Un premier juge avait donné raison à l’argumentaire des médias, mais la Cour d’appel a finalement accédé à la demande de la victime, estimant qu’« il y a un intérêt public à la protection de sa dignité », et que celui-ci doit prévaloir vu les circonstances de l’affaire.

La dignité d’une personne peut être atteinte quand il y a diffusion, par exemple, de certains aspects de sa vie sexuelle, explique le tribunal. « Le fait de venir raconter publiquement, pour se défendre, des gestes sexuels que X allègue avoir effectués sous la menace et l’emprise de l’intimé [Douville] entre dans la sphère des renseignements intimes évoqués dans l’arrêt Sherman. Ces renseignements se trouvent au coeur de ce qui est intrinsèquement d’une nature privée et intime et touchent conséquemment à l’identité fondamentale de X. »

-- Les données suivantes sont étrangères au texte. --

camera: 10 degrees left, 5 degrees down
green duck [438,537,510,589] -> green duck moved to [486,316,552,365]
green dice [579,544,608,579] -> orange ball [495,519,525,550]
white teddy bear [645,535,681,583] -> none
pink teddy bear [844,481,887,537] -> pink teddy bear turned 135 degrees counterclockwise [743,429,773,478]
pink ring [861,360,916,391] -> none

La Cour d’appel interdit donc de citer le nom de cette victime présumée d’Alexandre Douville.

Les juges précisent d’ailleurs que l’humoriste conserve ses droits : si les allégations à son endroit s’avèrent non fondées, il pourra laver sa réputation, même si le public ne connaît pas le nom de « X ».

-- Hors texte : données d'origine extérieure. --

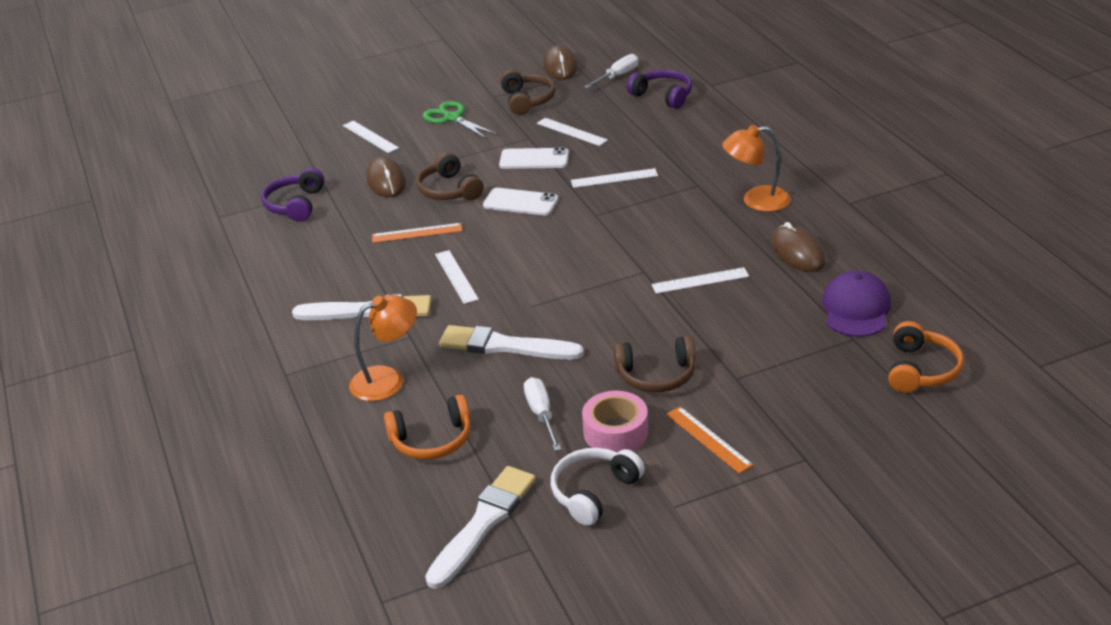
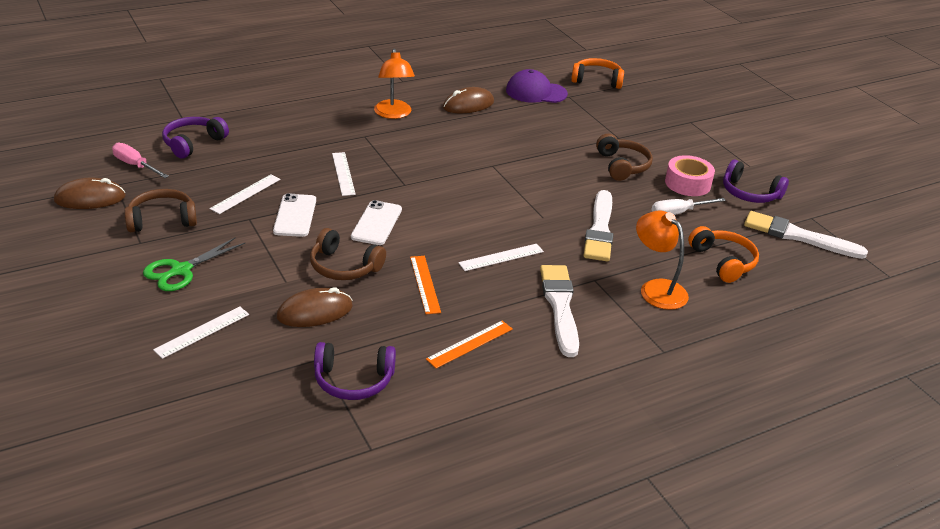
camera: 100 degrees left, 0 degrees up
brown headphones [416,152,484,200] -> brown headphones turned 60 degrees clockwise [310,228,386,280]
white headphones [551,448,645,526] -> purple headphones [723,160,789,203]
white screwdriver [584,54,638,88] -> pink screwdriver [112,143,169,178]
white ruler [652,267,749,294] -> none
orange ruler [666,407,753,473] -> orange ruler moved to [426,321,513,369]

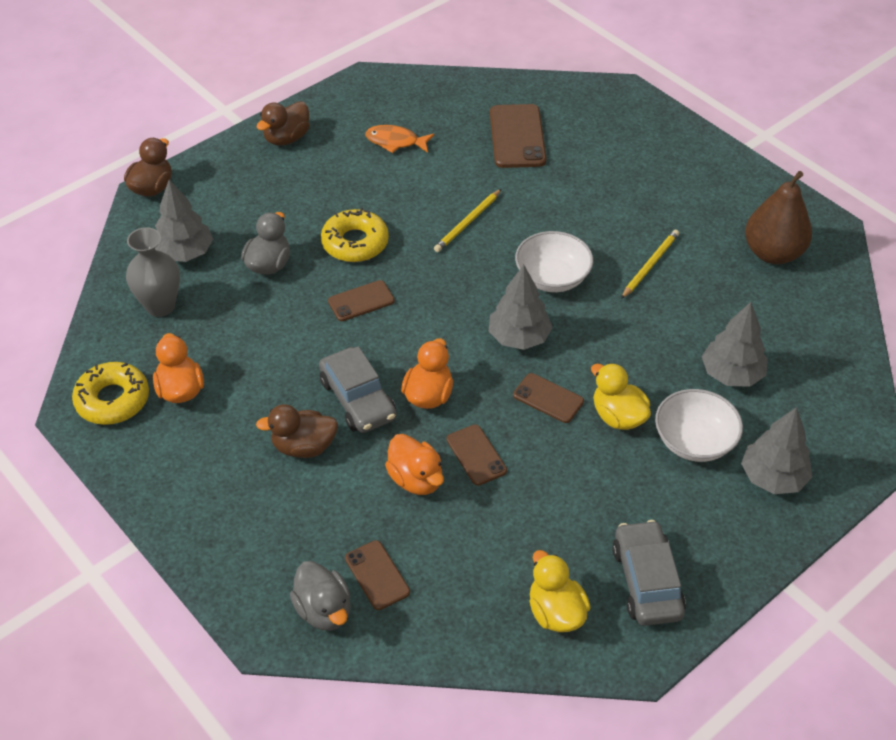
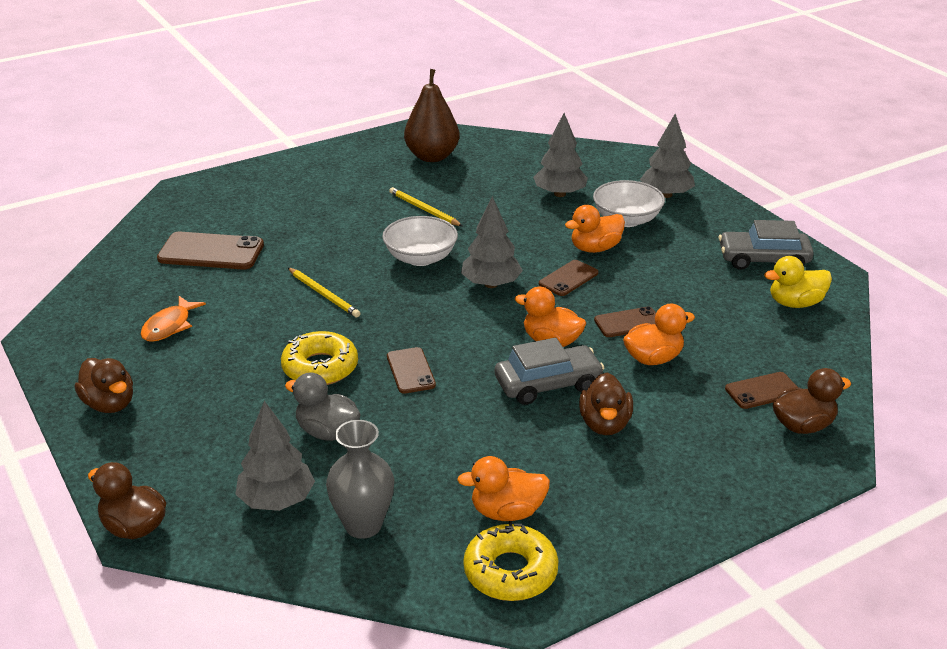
camera: 80 degrees left, 15 degrees down
grey duck [290,561,350,631] -> brown duck [773,368,851,434]
yellow duck [591,363,651,430] -> orange duck [565,205,625,253]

Pas d’anonymat pour un présumé agresseur

Dans la seconde affaire, une « personnalité connue du milieu culturel québécois » rapporte s’être retrouvée en juin 2020 sur la liste de Dis son nom. Elle envoie une mise en demeure à la page de dénonciations pour que son nom soit retiré, ce qui a d’abord été fait.

Mais la personne qui l’accuse publie sur sa page Facebook un message visant ladite personnalité et sa mise en demeure : si une poursuite est intentée, l’affaire deviendra encore plus publique et son nom sera partout, fait-elle valoir. Le nom de la personnalité réapparaît peu après sur la liste de la page Dis son nom.

Une action en diffamation est alors intentée, mais pour se sortir de ce « piège », la personnalité demande l’anonymat, ainsi que la non-publication et la non-diffusion des procédures, pièces et témoignages.

Une demande d’abord refusée par la Cour supérieure du Québec, puis la Cour d’appel.

Comme le poursuivant prétend ne pas connaître celui qui se qualifie de victime — et ne lui avoir jamais parlé —, il n’aura pas à révéler des détails de sa vie intime : sa réputation et son honneur peuvent être en cause, mais sa dignité ne sera pas sérieusement menacée, tranche la Cour d’appel.

Cette cause se distingue donc de la décision prise dans l’affaire Douville, rendue le même jour, où la personne dénonciatrice « devra nécessairement dévoiler des détails intimes de sa vie sexuelle afin de prouver la véracité de ses propos », écrit le tribunal.

Les deux jugements rendus mercredi ne portaient que sur les demandes d’anonymat. Toute la question de la diffamation sera tranchée ultérieurement.